Belgrave Gallery, St Ives to Show Part Earth; Part Flower by Ceramicist Rebecca Harvey
12th September 2019

Part Earth; Part Flower comprises of a series of new and specially created works in porcelain by QEST Scholar and ceramicist Rebecca Harvey, in a site-specific installation of vessels at Belgrave St Ives. The exhibition opens on 16 September as part of the St Ives September Festival 2019. Â
Harvey has collaborated with St Ives based gardener Polly Carter, to incur a deeper connection between her vessels and their intended use of displaying flowers. The collaboration extends to a creative and experimental approach to the display of the work, the relationship between the vessels and flowers and how the gallery space is experienced by visitors.

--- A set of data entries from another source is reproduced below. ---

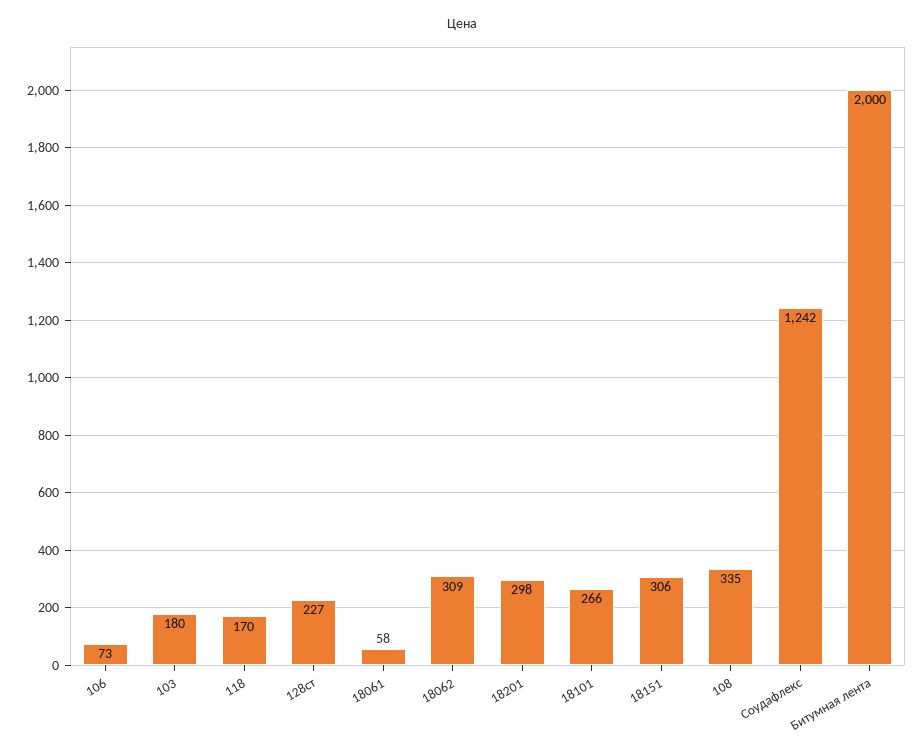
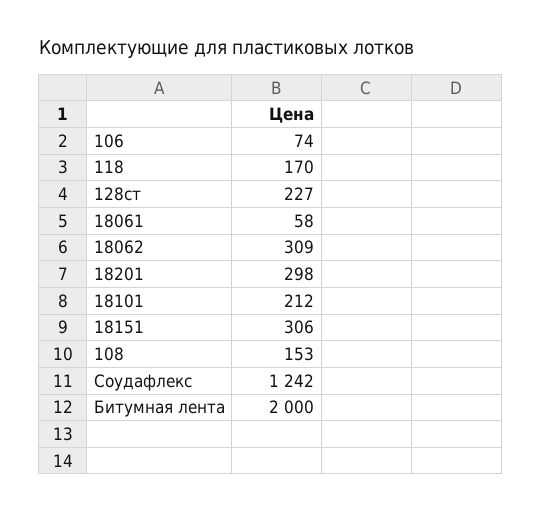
106: 73 -> 74
103: 180 -> none
18101: 266 -> 212
108: 335 -> 153

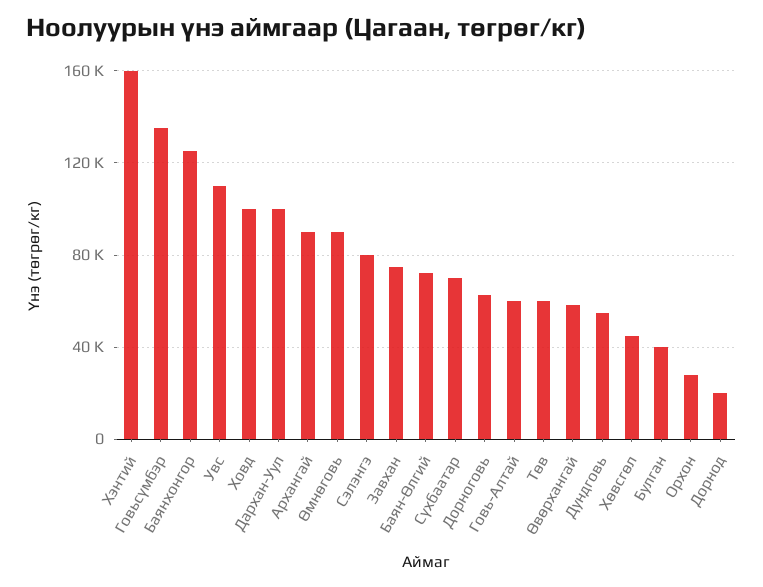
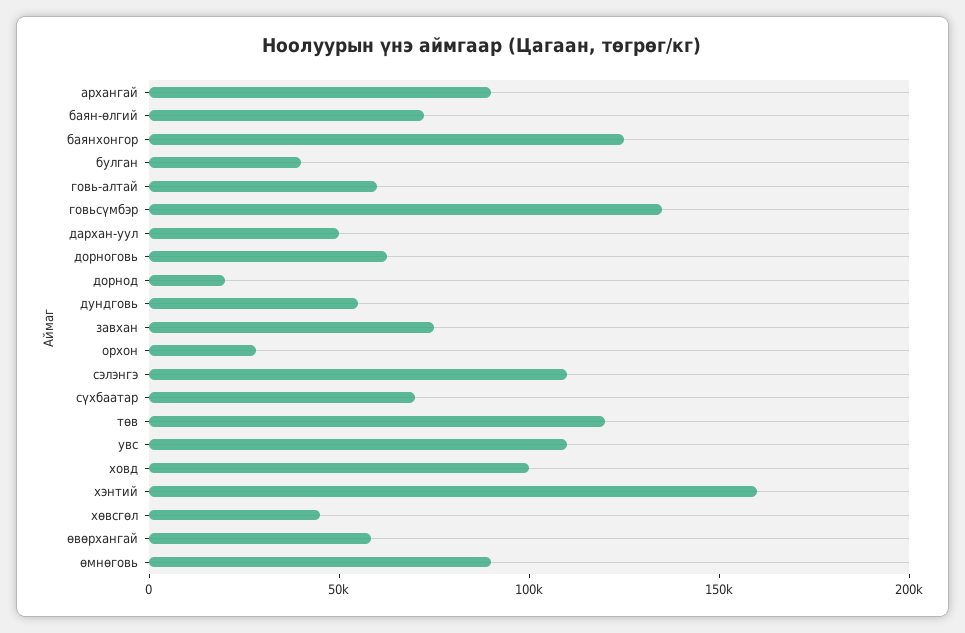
Дархан-Уул: 100000 -> 50000
Сэлэнгэ: 80000 -> 110000
Төв: 60000 -> 120000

The installation attempts to explore this inter-connectedness between earth and flower in the vein of Zen philosophy. Also drawn from this tradition is a wabi-sabi approach and aesthetic in the work. Harvey’s porcelain is beautiful and tactile with strong forms but also displays the maker’s marks, and what could be perceived as ‘imperfections’ though a manipulation of the porcelain whilst wet, leaving rough edges with indentations. This wabi-sabi aesthetic prizes imperfection as holding the authentic and spiritual acknowledgement that nothing lasts, nothing is perfect and nothing is finished.
Harvey’s collection of vessels in this exhibition resist defined terms; they are not particularly vases and bowls, although they may well look like them. They are all objects in their own right, which also have the potential to hold flowers. The flowers will be displayed by Harvey and Carter through an ikebana inspired approach. That is of mindfully and instinctively placing just a few stems, to illustrate the plants natural growth and connection to the vessel through line. The edges of Harvey’s porcelain vessels, as well as rough, are kinked by hand, creating offerings for the stems to fall naturally in place without too much effort or thought and forming a continuous line between the two.
As wabi-sabi is considered a philosophy that can only be truly understood through the senses, so Harvey’s work invites the recipient to engage in a tactile and physical way with the work. Little vessels are arranged on dishes and are interchangeable between themselves and across works, inviting the user to play; invoking the curiosity, simplicity and joy that is the spirit of the works making.